= Bangalore Stock Exchange =

Former stock exchange based in Bangalore, india

Bangalore Stock Exchange (BgSE) was a public stock exchange based in Bangalore, India fully owned by Government of India. It was founded in 1963 and had 595 regional and non-regional companies listed. In September 2005, the BgSE announced plans to go public by divesting at least 51% of its ownership. The stock exchange was managed by a Council of Management, consisting of members appointed by the Securities and Exchange Board of India. It was the first stock exchange in South India to start electronic trading of securities in 1996.

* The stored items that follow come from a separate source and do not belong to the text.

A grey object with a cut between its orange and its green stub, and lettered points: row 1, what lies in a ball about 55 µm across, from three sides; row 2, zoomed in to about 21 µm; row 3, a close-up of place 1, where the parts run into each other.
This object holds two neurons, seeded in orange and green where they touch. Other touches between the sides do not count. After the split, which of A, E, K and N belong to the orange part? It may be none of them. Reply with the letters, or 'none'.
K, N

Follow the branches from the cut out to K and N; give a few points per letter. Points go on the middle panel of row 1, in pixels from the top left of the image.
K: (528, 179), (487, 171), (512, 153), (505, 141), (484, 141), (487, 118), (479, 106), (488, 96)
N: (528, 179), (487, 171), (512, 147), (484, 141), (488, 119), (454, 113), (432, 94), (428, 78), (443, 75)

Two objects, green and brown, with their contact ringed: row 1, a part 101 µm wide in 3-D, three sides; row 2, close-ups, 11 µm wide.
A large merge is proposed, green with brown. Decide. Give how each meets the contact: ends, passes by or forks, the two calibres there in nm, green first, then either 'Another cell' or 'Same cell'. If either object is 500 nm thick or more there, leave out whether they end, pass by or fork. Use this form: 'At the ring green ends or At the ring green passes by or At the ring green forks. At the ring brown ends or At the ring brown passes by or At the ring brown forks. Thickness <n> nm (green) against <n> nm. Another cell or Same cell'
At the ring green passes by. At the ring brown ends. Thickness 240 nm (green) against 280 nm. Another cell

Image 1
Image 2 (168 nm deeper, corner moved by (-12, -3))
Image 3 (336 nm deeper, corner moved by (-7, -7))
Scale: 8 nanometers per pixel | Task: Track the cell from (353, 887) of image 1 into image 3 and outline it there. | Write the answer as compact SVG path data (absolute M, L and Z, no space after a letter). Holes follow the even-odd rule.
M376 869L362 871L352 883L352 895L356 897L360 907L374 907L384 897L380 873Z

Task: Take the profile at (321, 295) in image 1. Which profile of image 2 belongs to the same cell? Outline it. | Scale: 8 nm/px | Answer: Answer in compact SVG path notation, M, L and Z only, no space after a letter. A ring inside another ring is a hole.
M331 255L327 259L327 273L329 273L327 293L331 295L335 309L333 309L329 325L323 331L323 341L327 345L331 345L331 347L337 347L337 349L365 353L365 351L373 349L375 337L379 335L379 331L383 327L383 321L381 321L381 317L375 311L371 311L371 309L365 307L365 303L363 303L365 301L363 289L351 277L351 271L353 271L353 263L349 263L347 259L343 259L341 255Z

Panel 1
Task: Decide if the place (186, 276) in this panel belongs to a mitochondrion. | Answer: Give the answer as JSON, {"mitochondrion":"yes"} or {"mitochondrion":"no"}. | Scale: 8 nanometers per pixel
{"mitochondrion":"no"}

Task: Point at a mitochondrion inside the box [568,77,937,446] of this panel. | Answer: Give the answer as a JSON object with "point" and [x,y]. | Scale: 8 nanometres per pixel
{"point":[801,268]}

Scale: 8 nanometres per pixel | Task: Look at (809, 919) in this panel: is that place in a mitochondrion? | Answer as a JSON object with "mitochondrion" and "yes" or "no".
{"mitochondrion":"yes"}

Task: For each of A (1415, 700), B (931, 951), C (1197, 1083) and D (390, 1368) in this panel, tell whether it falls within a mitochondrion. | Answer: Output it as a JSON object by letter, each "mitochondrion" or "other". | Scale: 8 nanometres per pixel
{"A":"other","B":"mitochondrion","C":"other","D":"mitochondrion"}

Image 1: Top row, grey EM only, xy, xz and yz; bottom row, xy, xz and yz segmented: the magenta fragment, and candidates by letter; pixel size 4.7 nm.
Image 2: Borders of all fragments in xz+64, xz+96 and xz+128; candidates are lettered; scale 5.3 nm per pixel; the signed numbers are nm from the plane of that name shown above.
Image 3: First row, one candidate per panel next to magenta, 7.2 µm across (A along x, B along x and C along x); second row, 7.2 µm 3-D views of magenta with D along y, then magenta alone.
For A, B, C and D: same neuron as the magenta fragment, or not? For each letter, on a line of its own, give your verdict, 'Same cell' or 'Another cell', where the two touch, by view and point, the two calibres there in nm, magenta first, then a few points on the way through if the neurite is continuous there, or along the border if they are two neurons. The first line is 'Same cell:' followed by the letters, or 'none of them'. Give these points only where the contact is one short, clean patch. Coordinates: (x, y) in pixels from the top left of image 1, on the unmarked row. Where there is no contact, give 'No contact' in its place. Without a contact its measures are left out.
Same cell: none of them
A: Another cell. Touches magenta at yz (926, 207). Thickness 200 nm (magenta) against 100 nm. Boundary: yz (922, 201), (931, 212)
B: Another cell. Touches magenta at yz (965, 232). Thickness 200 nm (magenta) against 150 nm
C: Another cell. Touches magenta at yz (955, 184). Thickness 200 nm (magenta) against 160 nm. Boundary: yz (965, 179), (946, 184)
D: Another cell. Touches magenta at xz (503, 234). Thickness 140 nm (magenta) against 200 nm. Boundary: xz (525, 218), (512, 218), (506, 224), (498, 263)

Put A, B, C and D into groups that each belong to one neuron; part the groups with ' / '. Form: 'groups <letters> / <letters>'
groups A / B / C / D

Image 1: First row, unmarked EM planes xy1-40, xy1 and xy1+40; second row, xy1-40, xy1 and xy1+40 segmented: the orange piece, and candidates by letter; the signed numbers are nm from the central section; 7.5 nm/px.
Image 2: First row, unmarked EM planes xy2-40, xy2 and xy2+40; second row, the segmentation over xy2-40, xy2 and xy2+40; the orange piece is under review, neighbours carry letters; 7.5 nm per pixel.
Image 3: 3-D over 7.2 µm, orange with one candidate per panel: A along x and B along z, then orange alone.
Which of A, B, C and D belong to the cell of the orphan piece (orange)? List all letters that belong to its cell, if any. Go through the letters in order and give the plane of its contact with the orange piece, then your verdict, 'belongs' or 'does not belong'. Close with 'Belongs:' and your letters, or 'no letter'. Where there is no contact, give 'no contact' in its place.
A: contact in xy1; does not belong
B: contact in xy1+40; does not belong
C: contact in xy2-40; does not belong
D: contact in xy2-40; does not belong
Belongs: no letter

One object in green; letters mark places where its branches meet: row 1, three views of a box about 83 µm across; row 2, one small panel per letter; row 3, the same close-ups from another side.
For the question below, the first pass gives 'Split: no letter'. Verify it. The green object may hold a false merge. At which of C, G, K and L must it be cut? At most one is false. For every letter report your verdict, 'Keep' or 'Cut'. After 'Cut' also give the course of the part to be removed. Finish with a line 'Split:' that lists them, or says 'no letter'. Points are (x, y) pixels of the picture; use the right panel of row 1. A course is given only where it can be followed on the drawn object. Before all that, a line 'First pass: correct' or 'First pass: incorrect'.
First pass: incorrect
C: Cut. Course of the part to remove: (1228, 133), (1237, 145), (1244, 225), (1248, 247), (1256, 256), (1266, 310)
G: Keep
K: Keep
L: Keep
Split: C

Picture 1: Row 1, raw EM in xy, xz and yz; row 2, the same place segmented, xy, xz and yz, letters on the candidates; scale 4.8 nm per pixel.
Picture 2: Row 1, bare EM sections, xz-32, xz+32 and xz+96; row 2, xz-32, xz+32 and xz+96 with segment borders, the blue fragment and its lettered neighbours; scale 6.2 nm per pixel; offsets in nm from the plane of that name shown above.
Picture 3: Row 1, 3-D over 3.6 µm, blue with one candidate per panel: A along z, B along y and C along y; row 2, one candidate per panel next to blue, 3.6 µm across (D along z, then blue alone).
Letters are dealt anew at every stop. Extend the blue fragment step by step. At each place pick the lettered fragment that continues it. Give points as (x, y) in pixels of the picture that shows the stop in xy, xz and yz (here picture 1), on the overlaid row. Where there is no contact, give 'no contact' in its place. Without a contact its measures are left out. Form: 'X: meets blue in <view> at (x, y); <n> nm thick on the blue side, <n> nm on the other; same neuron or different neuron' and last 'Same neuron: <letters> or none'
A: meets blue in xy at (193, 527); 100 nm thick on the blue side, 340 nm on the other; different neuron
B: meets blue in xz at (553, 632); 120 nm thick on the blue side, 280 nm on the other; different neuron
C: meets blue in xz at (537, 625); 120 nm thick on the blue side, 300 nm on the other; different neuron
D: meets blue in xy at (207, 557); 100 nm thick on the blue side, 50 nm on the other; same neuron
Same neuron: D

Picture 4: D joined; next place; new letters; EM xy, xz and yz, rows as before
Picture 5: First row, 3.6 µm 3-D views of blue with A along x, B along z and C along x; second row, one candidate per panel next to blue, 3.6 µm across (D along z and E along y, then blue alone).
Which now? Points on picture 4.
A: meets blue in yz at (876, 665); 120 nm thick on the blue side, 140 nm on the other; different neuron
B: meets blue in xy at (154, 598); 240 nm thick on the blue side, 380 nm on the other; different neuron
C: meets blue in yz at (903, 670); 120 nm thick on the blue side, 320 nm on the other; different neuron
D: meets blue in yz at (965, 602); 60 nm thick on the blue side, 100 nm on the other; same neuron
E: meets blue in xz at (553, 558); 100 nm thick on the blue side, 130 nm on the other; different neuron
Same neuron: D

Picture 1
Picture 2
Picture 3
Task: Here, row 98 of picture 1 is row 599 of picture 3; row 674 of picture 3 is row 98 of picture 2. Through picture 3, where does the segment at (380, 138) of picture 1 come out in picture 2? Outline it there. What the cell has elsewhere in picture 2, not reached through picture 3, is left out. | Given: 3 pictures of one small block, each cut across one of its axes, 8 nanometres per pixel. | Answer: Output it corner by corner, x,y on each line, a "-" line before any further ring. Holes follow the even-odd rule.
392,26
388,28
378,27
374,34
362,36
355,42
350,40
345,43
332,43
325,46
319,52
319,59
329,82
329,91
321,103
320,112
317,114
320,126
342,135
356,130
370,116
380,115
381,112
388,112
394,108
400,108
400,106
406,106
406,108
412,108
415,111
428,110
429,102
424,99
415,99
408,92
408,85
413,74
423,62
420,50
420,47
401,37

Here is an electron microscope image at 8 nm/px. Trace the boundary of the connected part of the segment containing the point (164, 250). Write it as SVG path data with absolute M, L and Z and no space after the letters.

To keep pace with the fast changing technology and financial system, the Exchange went online in 1996. The Exchange had come a long way since the launch of BEST (Bangalore Electronic Securities Trading), its online trading system on 29 July 1996.

The Exchange had 241 members serving the diverse needs of investors. The corporate members constitute more than 25% of the total membership of the Exchange. Members operate within the overall framework of policies and practices developed over a period of time by the Exchange. As on 7 Jan 2014, 330 companies were listed on the Exchange.

In December 2008, SEBI had issued guidelines and laid down the framework for exit by stock exchanges. As per SEBI norms, a stock exchange, whose annual trading turnover on its platform was less than Rs 1,000 crore, can apply for voluntary surrender of recognition and exit, while a bourse which fails to achieve a turnover of Rs 1,000 crore, would be subject to compulsory exit process.

The shareholders of BgSE in its annual general body meeting held on 21 September 2013 passed the resolution to apply to SEBI for exiting as a stock exchange through voluntary surrender of recognition. Following this, BgSE had made a request to SEBI for its exit as stock exchange on 8 October 2013.

SEBI on 26 December 2014 permitted BgSE to exit from the bourse business.